A prime example is Australian Leisure & Hospitality Group (ALH), the company into which Foster’s Group floated its pub and liquor-store assets in 2003. Shares in ALH fell below the issue price of $2.40 on their first day of trading in November 2003. By July 2004, they were trading at $2.48, but began to move as the market smelled a takeover bid, rising to $3.14.
The market was right. Bruandwo (a joint venture between Melbourne hotelier Bruce Mathieson and Woolworths) bid $2.75 a share for ALH in July 2004. The ALH board rejected the bid as “grossly inadequate and opportunistic”.
In September 2004, private equity group Newbridge Capital offered $3.05 a share for ALH, which the ALH board accepted; shareholders saw with satisfaction that Bruandwo responded with a new bid of $3.15.
Then, in October 2004, a new player entered the game: CMM, a joint venture between Coles Myer and Macquarie Bank, offered $3.35 a share for ALH. Bruandwo responded by lifting its offer to $3.50.
Four days later, with ALH shares now $3.60 on the market, CMM countered with a fresh bid – the sixth – of $3.75. Bruandwo came back with its fourth bid of $3.76 a share, which was ultimately successful. Action like that sure beats the hard work of long-term capital growth on the back of rising earnings.
Similarly, the share price of WMC Resources jumped 41 per cent after Swiss-based mining group Xstrata bid for the company in October 2004. WMC Resources told its shareholders to take no action and openly solicited other bidders. In expectation of another bid, the market pushed the WMC Resources share price higher: Xstrata increased its offer, only to be gazumped by BHP Billiton in March 2005, at a price that gave WMC Resources shareholders a 60 per cent gain.
Allan Furlong, manager of private client services at broking firm Joseph Palmer & Sons, says the rule for retail investors is don’t rush to react to a takeover bid made for a company. “You can afford to sit tight and watch the situation play itself out,” he says. “More often than not, the first offer is not the last offer, and it could flush out a higher bid. In the meantime, you’ve got that downside protection of that first bid being on the table.”
Furlong says another factor in the BHP-Rio Tinto situation is the fact that Rio shareholders eventually accept BHP’s scrip offer, they won’t incur capital gains tax (CGT) on their Rio Tinto shareholding – which they would if they sold the shares on-market.
The quick gains to be made on a takeover bid often attract investors into companies considered likely takeover targets – companies said to have “corporate appeal”. Robertson says this is a highly specialised form of investment.
“There are specialised funds that build their portfolio around potential takeover candidates – some of them even put the companies into play. Particularly in the last couple of years, in an environment awash with liquidity, plenty of companies have been perceived as takeover targets and that has probably helped to keep share prices higher than they would otherwise have been.
“The problem is, if you try to look around the market for takeover candidates, you can get trapped in under-performing companies. A classic example is Foster’s, which has been talked about as a takeover target for the last decade. Every six months the story comes out that someone is poised to take it over, but it’s never been taken over. You can get stuck in those situations.”

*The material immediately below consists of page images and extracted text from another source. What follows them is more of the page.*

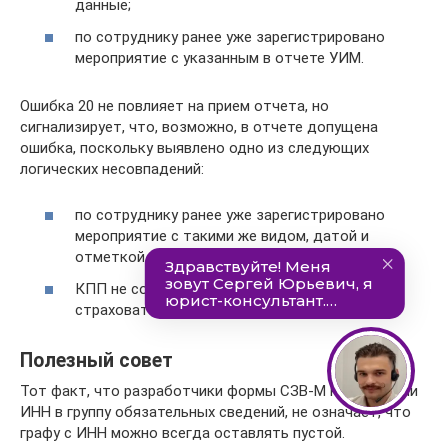
данные;
по сотруднику ранее уже зарегистрировано
мероприятие с указанным в отчете УИМ.
Ошибка 20 не повлияет на прием отчета, но
сигнализирует, что, возможно, в отчете допущена
ошибка, поскольку выявлено одно из следующих
логических несовпадений:
по сотруднику ранее уже зарегистрировано
мероприятие с такими же видом, датой и
отметкой о совместительстве;
КПП не соответствует КПП в карточке
страхователя.
Полезный совет
Тот факт, что разработчики формы СЗВ-М не включили
ИНН в группу обязательных сведений, не означает, что
графу с ИНН можно всегда оставлять пустой.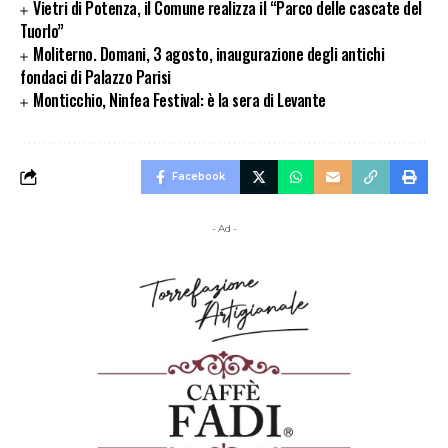
Vietri di Potenza, il Comune realizza il “Parco delle cascate del
Tuorlo”
Moliterno. Domani, 3 agosto, inaugurazione degli antichi
fondaci di Palazzo Parisi
Monticchio, Ninfea Festival: è la sera di Levante
Facebook
- Ad -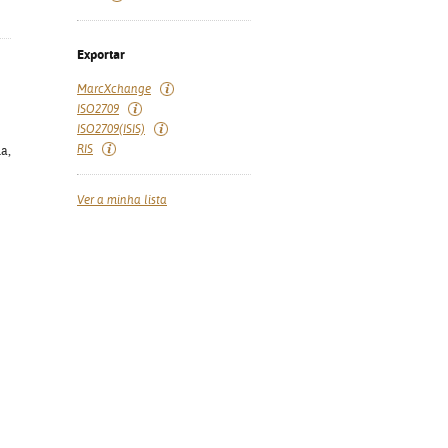
Exportar
MarcXchange
ISO2709
ISO2709(ISIS)
RIS
a,
Ver a minha lista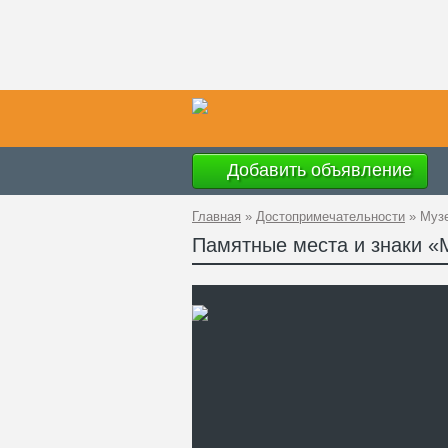
Добавить объявление
Главная
»
Достопримечательности
»
Музе
Памятные места и знаки «
Ад
GP
Ко
Те
Са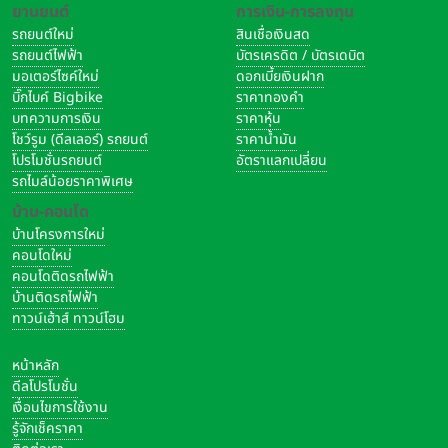
ยานยนต์
การเงิน-การลงทุน
รถยนต์ใหม่
สินเชื่อเงินสด
รถยนต์ไฟฟ้า
บัตรเครดิต / บัตรเดบิต
มอเตอร์ไซค์ใหม่
ดอกเบี้ยเงินฝาก
บิ๊กไบค์ Bigbike
ราคาทองคำ
บทความการเงิน
ราคาหุ้น
โชว์รูม (ดีลเลอร์) รถยนต์
ราคาน้ำมัน
โปรโมชั่นรถยนต์
อัตราแลกเปลี่ยน
รถไมล์น้อยราคาพิเศษ
บ้าน-คอนโด
บ้านโครงการใหม่
คอนโดใหม่
คอนโดติดรถไฟฟ้า
บ้านติดรถไฟฟ้า
ทาวน์เฮ้าส์ ทาวน์โฮม
หน้าหลัก
ดีลโปรโมชั่น
เงื่อนไขการใช้งาน
รู้จักเช็คราคา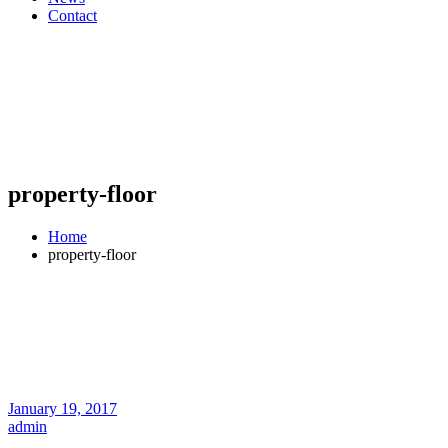
Contact
property-floor
Home
property-floor
January 19, 2017
admin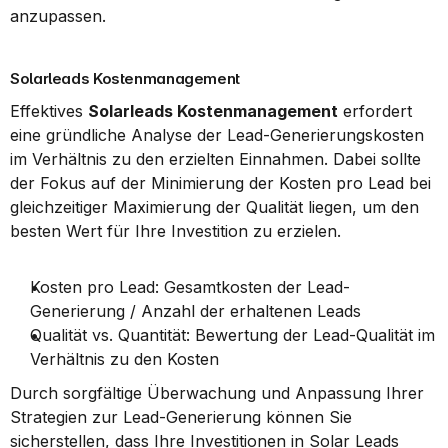
anzupassen.
Solarleads Kostenmanagement
Effektives 
Solarleads Kostenmanagement
 erfordert 
eine gründliche Analyse der Lead-Generierungskosten 
im Verhältnis zu den erzielten Einnahmen. Dabei sollte 
der Fokus auf der Minimierung der Kosten pro Lead bei 
gleichzeitiger Maximierung der Qualität liegen, um den 
besten Wert für Ihre Investition zu erzielen.
Kosten pro Lead: Gesamtkosten der Lead-
Generierung / Anzahl der erhaltenen Leads
Qualität vs. Quantität: Bewertung der Lead-Qualität im 
Verhältnis zu den Kosten
Durch sorgfältige Überwachung und Anpassung Ihrer 
Strategien zur Lead-Generierung können Sie 
sicherstellen, dass Ihre Investitionen in Solar Leads 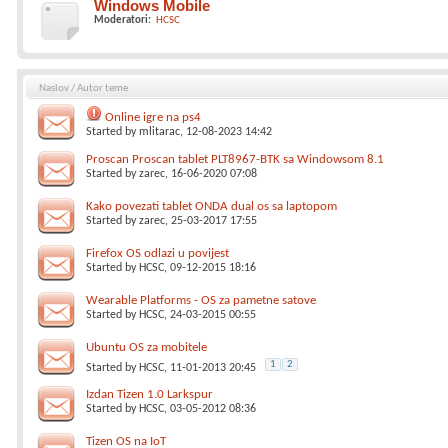
Windows Mobile
Moderatori:
HCSC
Naslov
/
Autor teme
Online igre na ps4
Started by
mlitarac
, 12-08-2023 14:42
Proscan Proscan tablet PLT8967-BTK sa Windowsom 8.1
Started by
zarec
, 16-06-2020 07:08
Kako povezati tablet ONDA dual os sa laptopom
Started by
zarec
, 25-03-2017 17:55
Firefox OS odlazi u povijest
Started by
HCSC
, 09-12-2015 18:16
Wearable Platforms - OS za pametne satove
Started by
HCSC
, 24-03-2015 00:55
Ubuntu OS za mobitele
1
2
Started by
HCSC
, 11-01-2013 20:45
Izdan Tizen 1.0 Larkspur
Started by
HCSC
, 03-05-2012 08:36
Tizen OS na IoT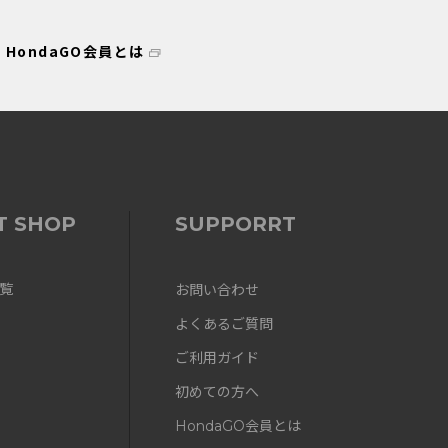
HondaGO会員とは
T SHOP
SUPPORRT
覧
お問い合わせ
よくあるご質問
ご利用ガイド
初めての方へ
HondaGO会員とは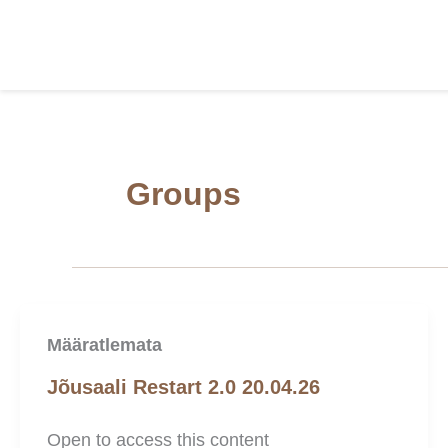
Skip
to
content
Groups
Määratlemata
Jõusaali Restart 2.0 20.04.26
Open to access this content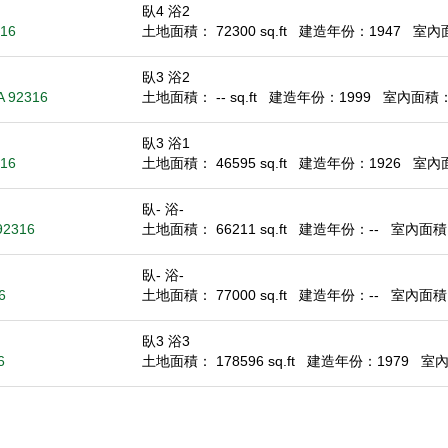
臥4 浴2
316
土地面積： 72300 sq.ft
建造年份：1947
室內面積
臥3 浴2
A 92316
土地面積： -- sq.ft
建造年份：1999
室內面積： 1
臥3 浴1
316
土地面積： 46595 sq.ft
建造年份：1926
室內面積
臥- 浴-
92316
土地面積： 66211 sq.ft
建造年份：--
室內面積： 
臥- 浴-
6
土地面積： 77000 sq.ft
建造年份：--
室內面積： 
臥3 浴3
6
土地面積： 178596 sq.ft
建造年份：1979
室內面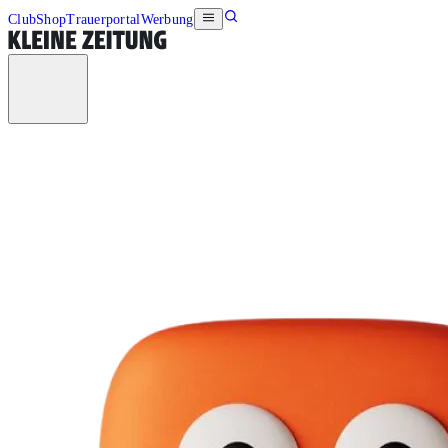
Club
Shop
Trauerportal
Werbung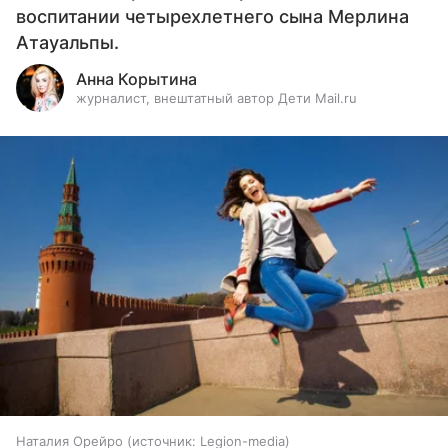
воспитании четырехлетнего сына Мерлина
Атауальпы.
Анна Корытина
журналист, внештатный автор Дети Mail.ru
Наталия Орейро
источник:
Legion-media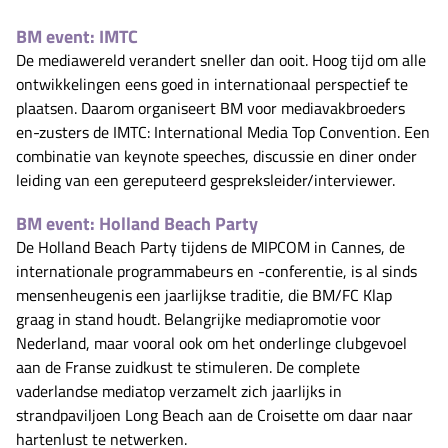
BM event: IMTC
De mediawereld verandert sneller dan ooit. Hoog tijd om alle
ontwikkelingen eens goed in internationaal perspectief te
plaatsen. Daarom organiseert BM voor mediavakbroeders
en-zusters de IMTC: International Media Top Convention. Een
combinatie van keynote speeches, discussie en diner onder
leiding van een gereputeerd gespreksleider/interviewer.
BM event: Holland Beach Party
De Holland Beach Party tijdens de MIPCOM in Cannes, de
internationale programmabeurs en -conferentie, is al sinds
mensenheugenis een jaarlijkse traditie, die BM/FC Klap
graag in stand houdt. Belangrijke mediapromotie voor
Nederland, maar vooral ook om het onderlinge clubgevoel
aan de Franse zuidkust te stimuleren. De complete
vaderlandse mediatop verzamelt zich jaarlijks in
strandpaviljoen Long Beach aan de Croisette om daar naar
hartenlust te netwerken.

Robertson says there is no substitute for buying companies that are well-managed, doing the job properly and earning a good return for shareholders. “They’re the companies that will deliver good earnings growth and strong sharemarket performance. You can find a likely takeover target, but you’ve still got to cover the risk that while you’re waiting, the management continues to perform badly – and the stock does not get taken out.”